Défi:
Dressez la liste de toutes les personnes désignées par leur nom dans le texte ci-dessous sur la réforme de l'OCM de la banane.

Bloc de texte:
Votre communication souligne parfaitement l'enjeu que représente cette réforme de l'OCM dans le secteur de la banane pour deux de nos départements français, la Guadeloupe et la Martinique. Je partage vos conclusions, et j'estime que nous devrions appeler le Gouvernement à mettre tout en oeuvre pour soutenir la proposition de la Commission, qui devrait préserver la production de la banane dans les régions ultrapériphériques.

M. Louis Le Pensec :

Face aux réticences de certains États membres, il me semble en effet indispensable que le gouvernement français apporte tout son soutien à cette proposition. A ce titre, je me permettrai de rappeler que les désaccords autour de la banane ne sont pas nouveaux. Cette question constituait déjà l'une des « pommes de discorde » entre le général de Gaulle et Konrad Adenauer il y a près de cinquante ans, comme en témoigne le traité de coopération entre la France et l'Allemagne, signé le 22 janvier 1963, dans lequel le chancelier allemand a fait insérer une clause qui autorise son pays à importer des bananes d'Amérique latine en franchise de douane.

M. Hubert Haenel :

On raconte même que ces différends autour de la banane auraient retardé la signature du traité de Rome !

M. Jean Bizet :

L'Organisation Commune du Marché de la banane est l'un des sujets prégnants à l'OMC.

A défaut d'attribuer aux bananes communautaires le label d'indication géographique protégé (IGP), il me semble que le projet de réforme que vous venez de nous présenter constitue l'unique solution pour préserver la production communautaire de bananes et maintenir ainsi notre aide aux régions ultrapériphériques.

Données répertoriées:
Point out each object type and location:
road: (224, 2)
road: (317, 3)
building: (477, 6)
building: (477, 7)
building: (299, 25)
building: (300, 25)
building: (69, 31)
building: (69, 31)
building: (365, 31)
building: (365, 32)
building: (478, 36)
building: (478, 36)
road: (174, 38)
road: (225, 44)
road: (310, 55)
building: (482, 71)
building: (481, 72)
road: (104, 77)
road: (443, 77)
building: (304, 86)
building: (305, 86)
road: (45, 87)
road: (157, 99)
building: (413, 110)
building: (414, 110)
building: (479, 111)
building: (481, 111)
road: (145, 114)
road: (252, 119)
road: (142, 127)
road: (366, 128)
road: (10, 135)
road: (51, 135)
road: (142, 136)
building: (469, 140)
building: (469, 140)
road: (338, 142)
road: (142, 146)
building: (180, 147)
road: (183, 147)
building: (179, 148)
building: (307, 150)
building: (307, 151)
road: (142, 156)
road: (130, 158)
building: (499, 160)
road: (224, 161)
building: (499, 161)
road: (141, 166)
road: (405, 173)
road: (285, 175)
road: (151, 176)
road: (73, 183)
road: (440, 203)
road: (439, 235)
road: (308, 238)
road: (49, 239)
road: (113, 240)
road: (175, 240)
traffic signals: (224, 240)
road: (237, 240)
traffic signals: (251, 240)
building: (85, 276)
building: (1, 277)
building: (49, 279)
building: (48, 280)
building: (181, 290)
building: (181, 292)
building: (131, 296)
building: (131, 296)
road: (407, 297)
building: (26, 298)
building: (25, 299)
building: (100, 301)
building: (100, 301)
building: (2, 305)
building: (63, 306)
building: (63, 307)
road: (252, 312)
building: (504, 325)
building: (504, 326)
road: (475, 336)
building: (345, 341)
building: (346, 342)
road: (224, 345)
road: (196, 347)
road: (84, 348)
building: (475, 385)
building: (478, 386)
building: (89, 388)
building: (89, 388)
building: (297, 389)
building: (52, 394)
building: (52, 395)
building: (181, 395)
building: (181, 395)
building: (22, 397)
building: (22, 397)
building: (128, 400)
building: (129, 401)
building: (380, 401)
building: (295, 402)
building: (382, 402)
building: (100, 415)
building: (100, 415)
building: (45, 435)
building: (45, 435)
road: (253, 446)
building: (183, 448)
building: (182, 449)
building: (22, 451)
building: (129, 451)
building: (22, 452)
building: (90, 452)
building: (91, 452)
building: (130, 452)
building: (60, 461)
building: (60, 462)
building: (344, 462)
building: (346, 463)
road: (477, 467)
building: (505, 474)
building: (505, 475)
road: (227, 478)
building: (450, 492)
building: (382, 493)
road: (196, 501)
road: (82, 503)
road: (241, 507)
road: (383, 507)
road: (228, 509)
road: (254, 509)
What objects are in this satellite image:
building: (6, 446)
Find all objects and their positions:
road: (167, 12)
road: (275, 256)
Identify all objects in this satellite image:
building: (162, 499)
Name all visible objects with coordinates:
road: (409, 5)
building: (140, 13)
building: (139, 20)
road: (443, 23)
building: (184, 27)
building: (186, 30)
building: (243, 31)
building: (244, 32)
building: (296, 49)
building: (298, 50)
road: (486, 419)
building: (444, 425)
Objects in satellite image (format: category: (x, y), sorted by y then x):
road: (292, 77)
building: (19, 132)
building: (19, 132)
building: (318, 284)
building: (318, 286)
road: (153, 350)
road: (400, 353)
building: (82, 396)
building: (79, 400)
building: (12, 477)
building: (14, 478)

Résultat obtenu:
- Louis Le Pensec
- le général de Gaulle
- Konrad Adenauer
- Hubert Haenel
- Jean Bizet